The Little Man desires, wants, needs to be a god. He will have nothing around him but cringing servility, but when faced with an external authority he becomes the servile cringer. He abuses his spouse, his children, his mistress with seeming impunity, but also threatens them to keep their mouths shut. Sunshine on his private peccadilloes is feared above all else. A totalitarian state, seemingly all-powerful, menaces its citizens with divide-and-conquer and the threat of nine grams of lead–but sunshine on its inner workings lights the fuse of resistance. The Little Man craves legitimacy, and will beat, murder, rape, and rob until he has a facsimile of it.

Above all, the Little Man requires that his victims not only submit physically but emotionally, spiritually, invisibly. It wasn’t enough for the tyrant I grew up under that I was physically incapable of fleeing, that I stopped outward resistance after a protracted beating. He wished, he required, that I make my debasement complete by thanking him for his abuse, flattering his vanity, telling him he was right. The ritual–first physical abuse, then mental and emotional debasement–was set in stone, and refusing to submit to the latter half inevitably brought more physical abuse. The tyrant, domestic or national, wishes to be told he is the best, the biggest, the smartest, the bravest, the alpha and the omega. He wishes hosannas of praise to temporarily drown out consciousness of his final impotence, to temporarily salve the consciousness of playing a game rigged for his benefit and hence meaningless.

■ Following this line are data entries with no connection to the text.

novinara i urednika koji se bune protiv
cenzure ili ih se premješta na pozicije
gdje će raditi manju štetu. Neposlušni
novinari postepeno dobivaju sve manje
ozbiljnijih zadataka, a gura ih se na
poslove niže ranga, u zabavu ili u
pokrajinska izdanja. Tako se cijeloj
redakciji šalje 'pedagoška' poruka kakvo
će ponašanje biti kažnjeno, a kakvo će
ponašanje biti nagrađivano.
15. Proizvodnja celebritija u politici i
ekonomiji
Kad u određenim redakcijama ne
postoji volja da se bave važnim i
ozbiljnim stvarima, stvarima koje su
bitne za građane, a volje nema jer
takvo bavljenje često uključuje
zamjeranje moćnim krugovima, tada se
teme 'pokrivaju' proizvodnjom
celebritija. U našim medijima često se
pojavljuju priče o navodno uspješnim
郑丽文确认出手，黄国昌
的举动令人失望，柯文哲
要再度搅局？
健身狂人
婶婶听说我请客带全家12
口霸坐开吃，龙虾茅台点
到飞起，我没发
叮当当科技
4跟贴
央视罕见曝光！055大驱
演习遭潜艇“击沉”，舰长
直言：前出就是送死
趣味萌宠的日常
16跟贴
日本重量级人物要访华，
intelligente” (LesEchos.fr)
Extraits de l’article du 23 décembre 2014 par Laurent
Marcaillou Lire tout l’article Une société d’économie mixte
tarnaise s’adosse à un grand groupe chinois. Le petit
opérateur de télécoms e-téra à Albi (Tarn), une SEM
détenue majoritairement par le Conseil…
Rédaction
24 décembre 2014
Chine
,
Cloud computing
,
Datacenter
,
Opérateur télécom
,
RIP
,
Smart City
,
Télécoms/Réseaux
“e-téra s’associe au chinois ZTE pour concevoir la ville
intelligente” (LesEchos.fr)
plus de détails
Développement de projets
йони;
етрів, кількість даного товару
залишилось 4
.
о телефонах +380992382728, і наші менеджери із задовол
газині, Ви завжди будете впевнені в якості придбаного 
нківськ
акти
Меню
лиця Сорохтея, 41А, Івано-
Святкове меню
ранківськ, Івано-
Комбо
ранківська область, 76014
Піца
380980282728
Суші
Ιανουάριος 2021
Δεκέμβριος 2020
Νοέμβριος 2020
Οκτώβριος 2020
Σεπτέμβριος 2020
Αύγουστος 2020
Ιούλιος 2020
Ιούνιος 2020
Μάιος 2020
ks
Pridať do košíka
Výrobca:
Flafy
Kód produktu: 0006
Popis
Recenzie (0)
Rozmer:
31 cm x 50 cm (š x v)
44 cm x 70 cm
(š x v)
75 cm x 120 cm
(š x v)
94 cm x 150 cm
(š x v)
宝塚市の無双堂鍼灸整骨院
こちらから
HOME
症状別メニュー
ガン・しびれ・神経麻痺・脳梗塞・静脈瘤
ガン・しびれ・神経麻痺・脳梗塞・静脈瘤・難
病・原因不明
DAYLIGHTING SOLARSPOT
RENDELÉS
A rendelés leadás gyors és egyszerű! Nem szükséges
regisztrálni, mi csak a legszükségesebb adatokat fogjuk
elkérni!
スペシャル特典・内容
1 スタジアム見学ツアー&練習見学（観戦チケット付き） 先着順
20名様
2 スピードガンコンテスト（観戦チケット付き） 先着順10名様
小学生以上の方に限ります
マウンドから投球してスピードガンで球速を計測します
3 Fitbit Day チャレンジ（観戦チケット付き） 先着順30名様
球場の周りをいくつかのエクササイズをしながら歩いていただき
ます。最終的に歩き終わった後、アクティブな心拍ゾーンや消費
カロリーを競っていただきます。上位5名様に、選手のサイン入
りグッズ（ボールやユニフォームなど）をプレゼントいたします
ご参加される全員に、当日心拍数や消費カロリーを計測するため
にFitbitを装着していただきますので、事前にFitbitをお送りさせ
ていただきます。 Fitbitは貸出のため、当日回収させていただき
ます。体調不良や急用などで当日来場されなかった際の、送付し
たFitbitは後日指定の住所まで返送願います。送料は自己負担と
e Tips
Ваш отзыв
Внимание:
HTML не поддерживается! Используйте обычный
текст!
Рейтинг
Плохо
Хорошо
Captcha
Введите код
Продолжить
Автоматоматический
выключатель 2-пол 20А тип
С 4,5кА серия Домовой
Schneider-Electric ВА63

God, to the Little Man, is merely the Little Man in charge, made in his image, given lip service. Freedom, to the Little Man, is merely his own to force compliance on others. Justice, to the Little Man, is the deck stacked in his favor and the victims adoring and thanking him. The Little Man is a workplace harasser, a domestic batterer, a domestic terrorist, a fascist functionary, a totalitarian dictator. Again, the only difference between all those species is of degrees, the size of their victim pool. A group of Little Men will smile and scrape at their leader until the time seems right for knives in the dark, then the next Little Man will take his place.

Oh, I grew up with a Little Man. I dated several of them. I married one, and divorced him posthaste. I’ve worked for them, I’ve seen them in power, I’ve had to deal with them every moment of my life. I know their games, their inadequacies, their vanities. I was forced to learn all about them to survive. It’s faint comfort to be able to predict them.

I’ll leave further, obvious comparison to current events and regimes to your own imagination, dear Reader. I’m tired, and there’s a run to get in and work to do. Reading history makes me cynical, and leaves me with only one thought.

May all the gods save us from Little Men.